My problem is, I believed in this girl.  I just knew she was going to stop doing what she was doing.  I talked to her personally every time out.  I kept muttering to the assistant coach, and mostly to myself, “I gotta make a change; I can’t let her keep throwing the ball to the other team like that.  I gotta do something.”

But I never did.  It wasn’t that I didn’t care what was happening out on the court.  I was balancing the reality of so many turnovers with my belief that she would stop throwing the ball away.  I never made the change I needed to make, and she ended up hurting us.  I ended up hurting us, because I didn’t do something I should have done as a coach.  I wasn’t ignoring the problem.  I just kept hoping she’d change.  I wanted her to succeed so badly, and I gave her chance after chance.  Probably too many chances.  I don’t know.  I’m just that way.

So I wonder about God, as God looks down at Nineveh, waiting and wondering how long it was going to be before they realized they were, time and time again, throwing their lives away.  And God patiently waited and waited for them to understand what they were doing, and make the change.  God must have taken a few time-outs, told the players in Nineveh what they needed to do out there in the game, but even so, they just kept throwing it all away.  Finally, God took the ultimate time-out and said, “I’m done waiting.  I’m not ignoring the problem.  But I’m not going to let the problem keep going on and on.”

So, the final option, when we hear a sermon like Jonah’s, when we hear the “or else” of God in that awful “time out” called by God, halting play, and letting everyone know what the expectations really are, the final option is to finally understand what needs to be done, and do it.

That means courageously facing the truth of God’s message.  God is not some cosmic sadist who likes to throw down pronouncements like that and laugh and say, “Just kidding; I wasn’t going to destroy you; I just like watching you all sweat and squirm and run for cover.”

No, we’ve got to take God seriously.  We need to find out why God thinks we’re in a bad way.  We better find out, because, maybe, just maybe, there’s something we can do about it.  After all, we’ve been given 40 days.

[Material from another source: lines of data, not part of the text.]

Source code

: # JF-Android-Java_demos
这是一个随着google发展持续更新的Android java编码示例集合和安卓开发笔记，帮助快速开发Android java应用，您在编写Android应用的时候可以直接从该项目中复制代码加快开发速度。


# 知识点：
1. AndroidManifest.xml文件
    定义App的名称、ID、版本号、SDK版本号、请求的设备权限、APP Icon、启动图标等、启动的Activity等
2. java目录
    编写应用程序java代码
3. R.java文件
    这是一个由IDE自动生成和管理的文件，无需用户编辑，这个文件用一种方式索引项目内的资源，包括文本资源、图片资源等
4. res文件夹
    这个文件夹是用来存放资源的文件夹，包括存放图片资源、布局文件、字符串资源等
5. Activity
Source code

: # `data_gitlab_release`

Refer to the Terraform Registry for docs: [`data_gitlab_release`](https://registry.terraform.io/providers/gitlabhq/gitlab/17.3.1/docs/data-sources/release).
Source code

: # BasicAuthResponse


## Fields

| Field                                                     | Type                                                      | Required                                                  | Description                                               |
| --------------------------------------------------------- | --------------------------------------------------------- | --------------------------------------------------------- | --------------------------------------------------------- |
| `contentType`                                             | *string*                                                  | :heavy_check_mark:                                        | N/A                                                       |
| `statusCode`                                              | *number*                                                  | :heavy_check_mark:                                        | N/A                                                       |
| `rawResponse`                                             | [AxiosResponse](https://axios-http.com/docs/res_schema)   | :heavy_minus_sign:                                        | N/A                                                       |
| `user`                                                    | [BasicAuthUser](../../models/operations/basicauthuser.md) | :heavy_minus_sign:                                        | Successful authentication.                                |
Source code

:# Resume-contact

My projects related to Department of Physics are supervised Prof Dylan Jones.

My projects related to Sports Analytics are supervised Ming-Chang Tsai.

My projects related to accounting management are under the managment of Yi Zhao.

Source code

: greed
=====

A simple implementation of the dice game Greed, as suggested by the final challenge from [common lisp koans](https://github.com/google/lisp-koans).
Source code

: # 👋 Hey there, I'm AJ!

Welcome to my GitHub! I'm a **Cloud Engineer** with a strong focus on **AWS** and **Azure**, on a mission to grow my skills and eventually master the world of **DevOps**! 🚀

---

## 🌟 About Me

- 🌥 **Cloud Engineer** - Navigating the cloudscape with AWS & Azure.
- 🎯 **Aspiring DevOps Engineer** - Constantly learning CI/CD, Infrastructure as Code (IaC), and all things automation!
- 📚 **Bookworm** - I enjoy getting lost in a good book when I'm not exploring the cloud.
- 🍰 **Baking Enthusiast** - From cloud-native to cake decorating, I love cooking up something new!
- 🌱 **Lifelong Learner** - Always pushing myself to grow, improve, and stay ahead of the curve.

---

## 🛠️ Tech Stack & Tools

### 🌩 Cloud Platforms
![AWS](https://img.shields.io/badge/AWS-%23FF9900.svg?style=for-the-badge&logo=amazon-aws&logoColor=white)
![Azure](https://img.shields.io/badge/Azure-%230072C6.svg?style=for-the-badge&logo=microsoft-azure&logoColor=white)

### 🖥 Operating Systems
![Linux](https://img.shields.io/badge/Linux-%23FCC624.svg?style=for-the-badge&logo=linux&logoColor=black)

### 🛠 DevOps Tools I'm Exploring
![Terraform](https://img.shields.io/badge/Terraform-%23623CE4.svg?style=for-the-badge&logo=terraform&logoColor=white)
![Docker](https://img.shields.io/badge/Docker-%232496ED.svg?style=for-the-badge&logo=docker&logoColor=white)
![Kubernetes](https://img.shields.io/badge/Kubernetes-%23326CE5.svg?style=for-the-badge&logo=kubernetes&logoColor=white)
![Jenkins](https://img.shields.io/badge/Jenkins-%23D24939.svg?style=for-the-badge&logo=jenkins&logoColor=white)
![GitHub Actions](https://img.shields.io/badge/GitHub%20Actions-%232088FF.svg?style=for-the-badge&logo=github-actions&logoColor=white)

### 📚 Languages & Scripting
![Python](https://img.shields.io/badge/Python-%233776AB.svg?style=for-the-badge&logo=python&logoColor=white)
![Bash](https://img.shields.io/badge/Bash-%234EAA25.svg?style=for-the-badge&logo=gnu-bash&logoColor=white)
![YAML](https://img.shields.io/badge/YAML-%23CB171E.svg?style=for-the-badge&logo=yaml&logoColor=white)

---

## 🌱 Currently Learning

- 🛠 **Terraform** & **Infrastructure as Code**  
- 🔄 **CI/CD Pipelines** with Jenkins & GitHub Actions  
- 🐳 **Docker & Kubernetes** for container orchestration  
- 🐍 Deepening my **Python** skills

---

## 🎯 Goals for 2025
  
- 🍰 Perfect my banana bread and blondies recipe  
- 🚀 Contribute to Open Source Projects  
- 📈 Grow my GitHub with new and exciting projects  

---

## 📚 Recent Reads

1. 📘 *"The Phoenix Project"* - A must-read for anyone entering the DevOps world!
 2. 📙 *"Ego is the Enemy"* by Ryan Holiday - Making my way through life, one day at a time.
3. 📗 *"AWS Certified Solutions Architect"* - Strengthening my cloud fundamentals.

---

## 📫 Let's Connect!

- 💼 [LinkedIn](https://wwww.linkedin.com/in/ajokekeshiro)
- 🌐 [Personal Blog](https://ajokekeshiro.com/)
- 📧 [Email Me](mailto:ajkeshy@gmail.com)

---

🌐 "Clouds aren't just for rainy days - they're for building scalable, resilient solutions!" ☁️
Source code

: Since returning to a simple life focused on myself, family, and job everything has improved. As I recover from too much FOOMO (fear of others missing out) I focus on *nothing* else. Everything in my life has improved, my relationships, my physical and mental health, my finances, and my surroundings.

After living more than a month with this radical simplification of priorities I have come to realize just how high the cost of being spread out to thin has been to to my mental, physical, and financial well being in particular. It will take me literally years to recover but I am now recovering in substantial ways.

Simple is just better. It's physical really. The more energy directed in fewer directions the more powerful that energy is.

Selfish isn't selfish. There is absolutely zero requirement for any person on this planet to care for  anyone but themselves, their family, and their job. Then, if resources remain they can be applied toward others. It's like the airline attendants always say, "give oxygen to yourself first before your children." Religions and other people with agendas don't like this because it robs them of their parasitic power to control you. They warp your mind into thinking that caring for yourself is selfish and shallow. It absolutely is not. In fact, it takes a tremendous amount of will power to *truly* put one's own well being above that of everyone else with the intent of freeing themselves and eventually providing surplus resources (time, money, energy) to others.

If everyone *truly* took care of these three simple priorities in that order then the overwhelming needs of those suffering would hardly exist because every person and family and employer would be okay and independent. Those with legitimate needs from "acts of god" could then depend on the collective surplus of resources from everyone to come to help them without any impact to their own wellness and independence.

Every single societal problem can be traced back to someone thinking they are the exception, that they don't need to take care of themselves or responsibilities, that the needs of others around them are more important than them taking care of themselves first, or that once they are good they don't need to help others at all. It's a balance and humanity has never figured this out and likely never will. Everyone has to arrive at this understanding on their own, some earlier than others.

That’s an important point to see:  why the 40 days?  If God was beyond angry, then why not go ahead and destroy the place immediately?  Because, as I said in relation to Jonah and the Ninevites, our God is primarily a God of second chances.  The 40 days was an option of grace.  The 40 days was a second chance given to the people to change their ways, and stop throwing their lives away.  The 40 days was an ample time period to see if the people were willing to change their ways, and seriously begin working on their faithfulness to God.

My final questions are, Why do we need to be thrown off a boat, swallowed by a whale, or have God’s thunder clouds swirling over our heads before we are motivated to do what God simply wants?  Why does God have to tell us, “Or Else!” before we get serious about being God’s faithful human beings?  Why can’t we just be the faithful people God wants us to be, and do that willingly, joyfully, without having to be threatened into it?  If you can figure out the answers to those questions, and do it in less than 40 days, then maybe, just maybe, you will spare yourselves and this place.